To compare our continuous approach to more commonly used discretization approaches, we used 5 bins of equal size.

Generation of synthetic testing data

Synthetic data was used to validate our MI3 method as an example of a completely known gene regulatory network. We created a synthetic network structure with algebraic relationships between variables found in Supplemental Figure 1 and Supplemental Table 1 online. We sampled 25 to 1000 samples from this network to generate a set. At each sample size, the sampling-learning procedure was repeated 500 times to determine the average sensitivity and precision of MI3 and control methods. This model structure is designed to mimic a miniature gene regulatory system, with regard to the network size, overall and local structure, and dependency relationships.

Gene expression data processing and annotation

A gene expression dataset of human B cells with 336 samples was used for our study. These data were collected on the Affymetrix HG-U95Av2 platform and published by another group [15]. The raw data in .CEL format was collected from Gene Expression Omnibus (GEO) and processed by using RMA [50] method implemented in Bioconductor [51] Affy package [52]. A up-to-date probe set definition (.CDF file) based on Entrez Gene sequence, Hs95Av2_Hs_ENTREZG_7, created by the Microarray Lab at University of Michigan [53, 54], is used in place of the Affymetrix original probe set definition provided by Bioconductor [55]. The corresponding annotation data was generated with AnnBuilder package based on the latest release of public databases, including Entrez Gene, UniGene, PubMed of NCBI, Gene Ontology (GO) and KEGG.

For downstream analysis, all genes are included without discriminative filtering process based on magnitude of changes.
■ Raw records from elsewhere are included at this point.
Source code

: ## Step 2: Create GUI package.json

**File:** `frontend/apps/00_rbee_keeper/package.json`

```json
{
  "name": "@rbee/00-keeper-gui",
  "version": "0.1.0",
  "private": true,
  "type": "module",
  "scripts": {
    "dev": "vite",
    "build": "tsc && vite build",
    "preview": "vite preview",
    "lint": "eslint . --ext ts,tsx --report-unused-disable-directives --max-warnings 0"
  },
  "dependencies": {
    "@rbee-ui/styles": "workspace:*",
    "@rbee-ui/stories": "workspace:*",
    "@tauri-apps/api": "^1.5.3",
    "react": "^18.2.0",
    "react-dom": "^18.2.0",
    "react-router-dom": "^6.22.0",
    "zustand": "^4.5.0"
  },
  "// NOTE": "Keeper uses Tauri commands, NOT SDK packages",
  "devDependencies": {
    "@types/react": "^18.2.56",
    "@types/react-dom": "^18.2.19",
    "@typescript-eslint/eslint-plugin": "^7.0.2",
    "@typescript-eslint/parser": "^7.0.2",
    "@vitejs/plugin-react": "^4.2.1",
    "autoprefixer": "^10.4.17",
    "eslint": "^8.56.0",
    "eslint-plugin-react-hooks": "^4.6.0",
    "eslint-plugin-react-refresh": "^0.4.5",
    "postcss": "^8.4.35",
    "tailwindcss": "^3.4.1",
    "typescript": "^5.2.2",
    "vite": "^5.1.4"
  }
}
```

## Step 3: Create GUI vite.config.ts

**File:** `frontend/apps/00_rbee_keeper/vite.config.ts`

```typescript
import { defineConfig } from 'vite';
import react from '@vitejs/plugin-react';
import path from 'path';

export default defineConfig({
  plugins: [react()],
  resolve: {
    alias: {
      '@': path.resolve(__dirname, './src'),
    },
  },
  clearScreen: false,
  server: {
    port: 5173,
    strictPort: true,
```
The expression level for each gene is standard normalized before use.

Statistical analysis for difference in the method performance

One-way ANOVA followed by a Tukey test was used to evaluate the performance of MI3 score in comparison to control scores in learning 2-parent models from synthetic data, as shown in Additional file 1: Supplementary Table 2. One-way ANOVA tested whether the performance of all four methods are the same and Tukey test exactly where (between the methods) the difference lies. Histograms (not shown) indicate that sensitivity or precision for each score closely approximates normal distribution, and this is especially true when sample size is large (number of experiments = 500). Hence, one-way ANOVA and Tukey test are appropriate statistical tests. Tukey tests were conducted for all potential pair-wise comparisons.